TASK OBJECTIVE: Pictures aside, can you reproduce the records word for word?

══ SUPPLIED INFORMATION

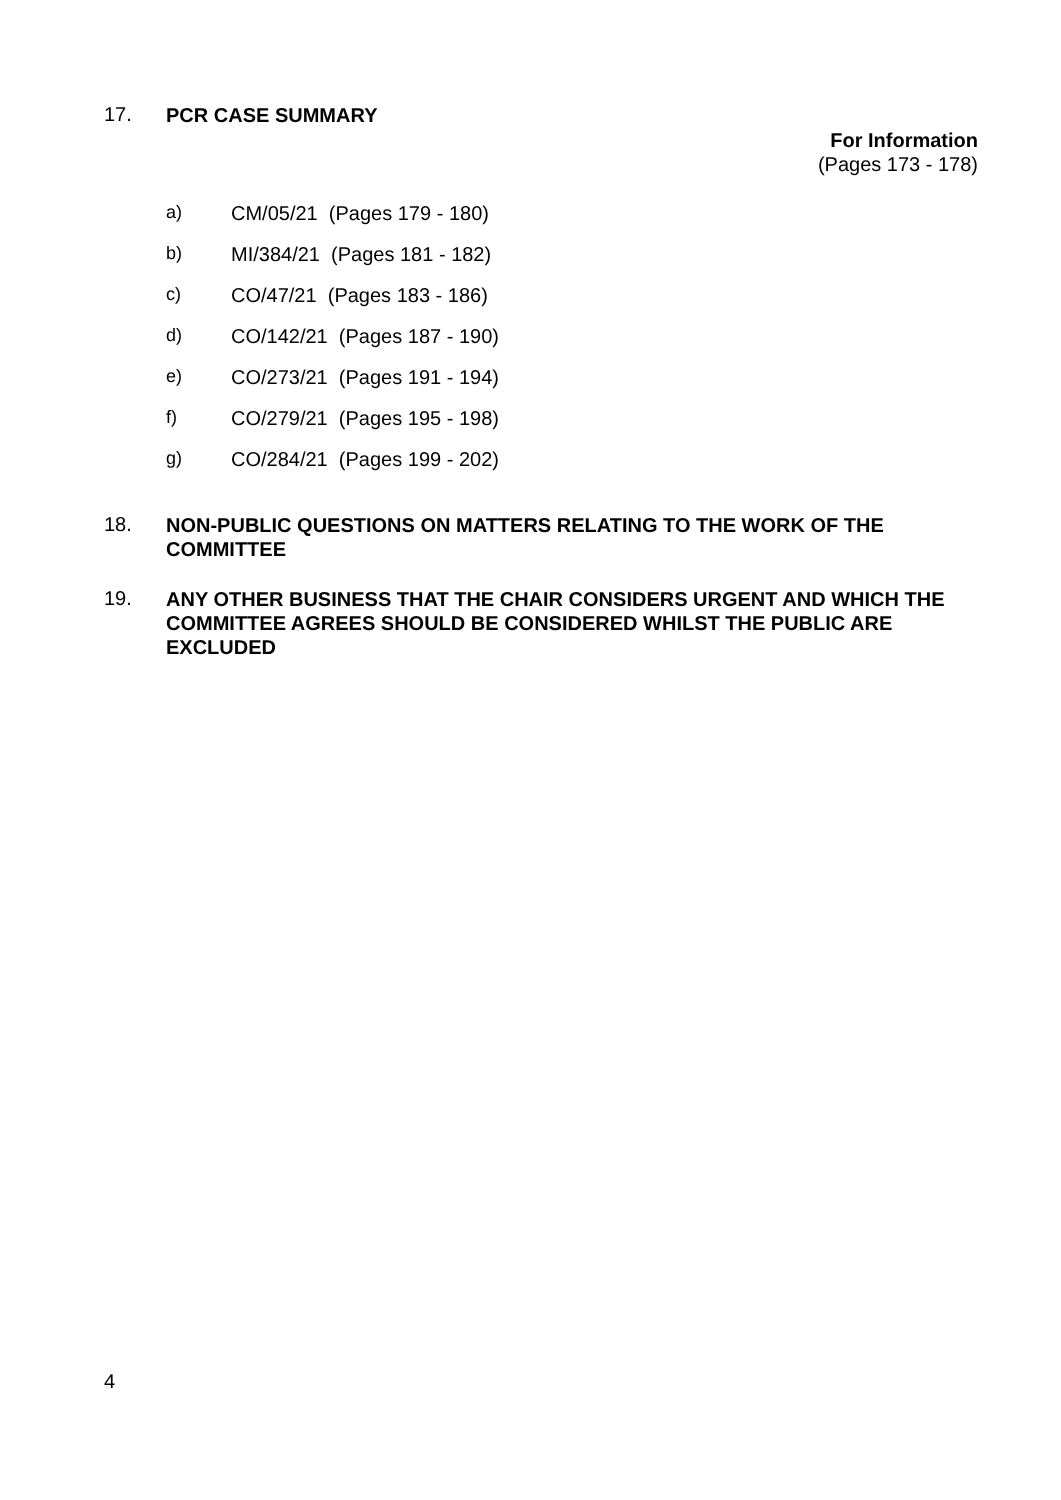17.
PCR CASE SUMMARY
For Information
(Pages 173 - 178)
a) CM/05/21 (Pages 179 - 180)
b) MI/384/21 (Pages 181 - 182)
c) CO/47/21 (Pages 183 - 186)
d) CO/142/21 (Pages 187 - 190)
e) CO/273/21 (Pages 191 - 194)
f) CO/279/21 (Pages 195 - 198)
g) CO/284/21 (Pages 199 - 202)
18.
NON-PUBLIC QUESTIONS ON MATTERS RELATING TO THE WORK OF THE COMMITTEE
19.
ANY OTHER BUSINESS THAT THE CHAIR CONSIDERS URGENT AND WHICH THE COMMITTEE AGREES SHOULD BE CONSIDERED WHILST THE PUBLIC ARE EXCLUDED
4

════

TASK SOLUTION:
17.
PCR CASE SUMMARY
For Information
(Pages 173 - 178)
a) CM/05/21 (Pages 179 - 180)
b) MI/384/21 (Pages 181 - 182)
c) CO/47/21 (Pages 183 - 186)
d) CO/142/21 (Pages 187 - 190)
e) CO/273/21 (Pages 191 - 194)
f) CO/279/21 (Pages 195 - 198)
g) CO/284/21 (Pages 199 - 202)
18.
NON-PUBLIC QUESTIONS ON MATTERS RELATING TO THE WORK OF THE COMMITTEE
19.
ANY OTHER BUSINESS THAT THE CHAIR CONSIDERS URGENT AND WHICH THE COMMITTEE AGREES SHOULD BE CONSIDERED WHILST THE PUBLIC ARE EXCLUDED
4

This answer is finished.